→ Problem statement
Please output, exactly and without pictures, the lines from the opening of the listing below through the line containing "jar [369,420,429,497] -> none", both included.

++++ Provided entries ++++

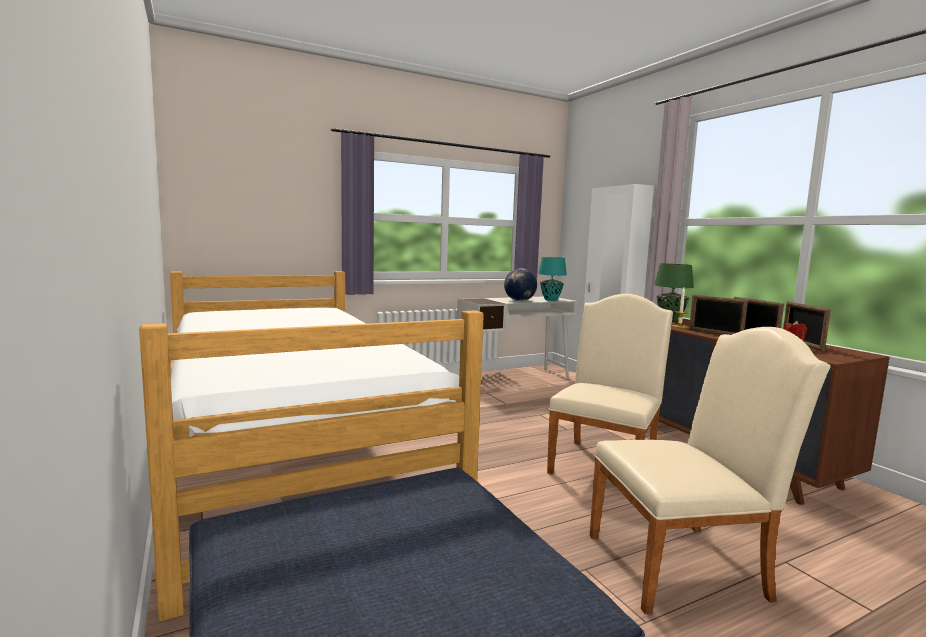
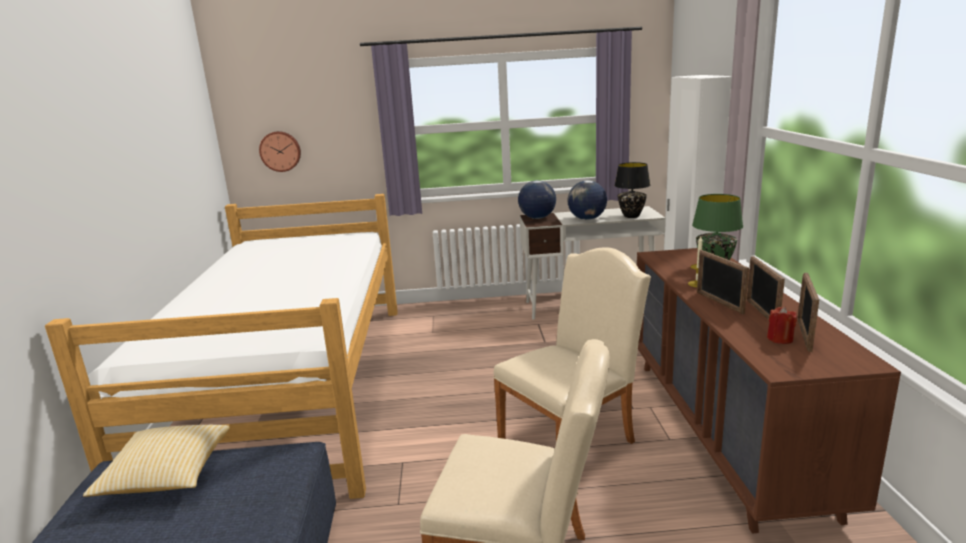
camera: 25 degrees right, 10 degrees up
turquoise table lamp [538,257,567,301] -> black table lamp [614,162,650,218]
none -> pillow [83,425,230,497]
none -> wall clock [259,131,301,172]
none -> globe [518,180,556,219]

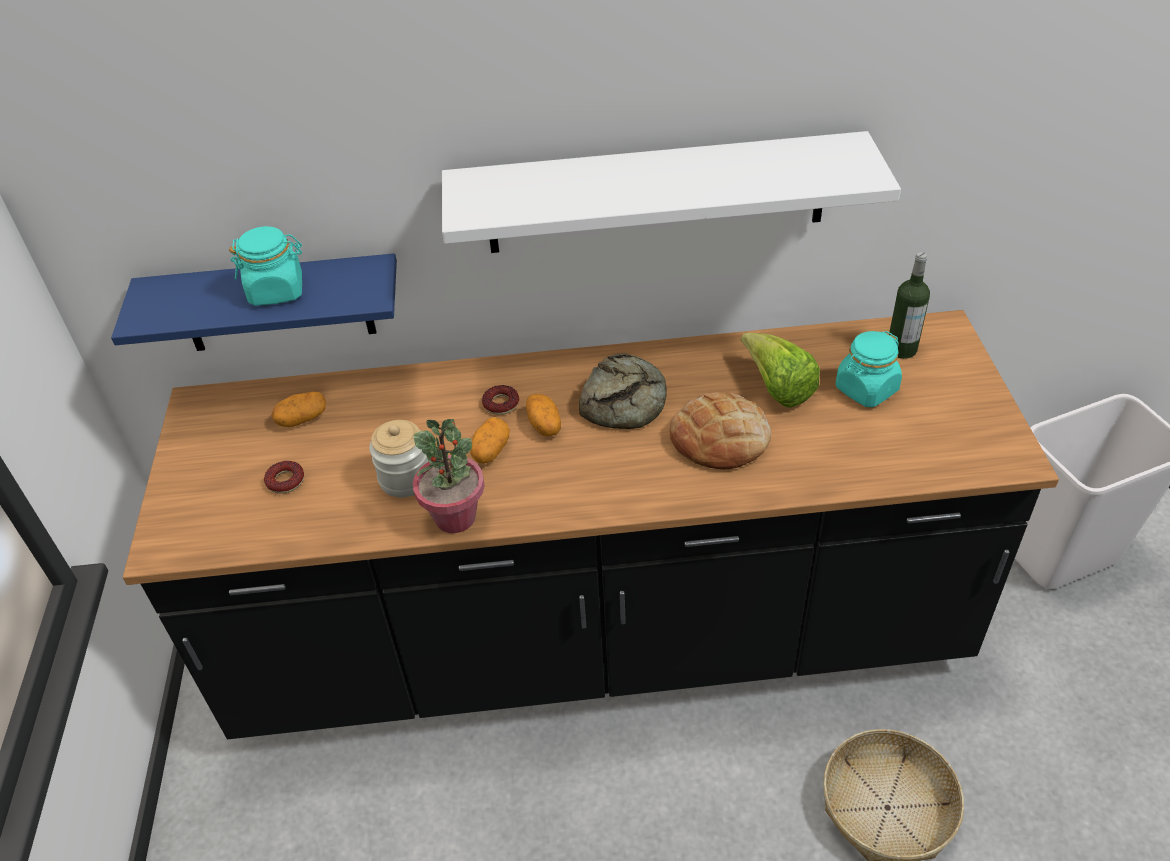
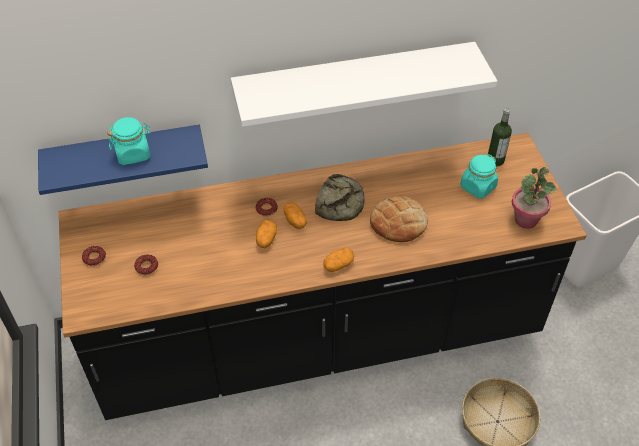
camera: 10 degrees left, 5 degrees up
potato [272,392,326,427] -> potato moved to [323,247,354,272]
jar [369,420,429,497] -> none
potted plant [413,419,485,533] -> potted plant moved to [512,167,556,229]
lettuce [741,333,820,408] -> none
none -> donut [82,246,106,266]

++++

→ Task output
camera: 25 degrees right, 10 degrees up
turquoise table lamp [538,257,567,301] -> black table lamp [614,162,650,218]
none -> pillow [83,425,230,497]
none -> wall clock [259,131,301,172]
none -> globe [518,180,556,219]

camera: 10 degrees left, 5 degrees up
potato [272,392,326,427] -> potato moved to [323,247,354,272]
jar [369,420,429,497] -> none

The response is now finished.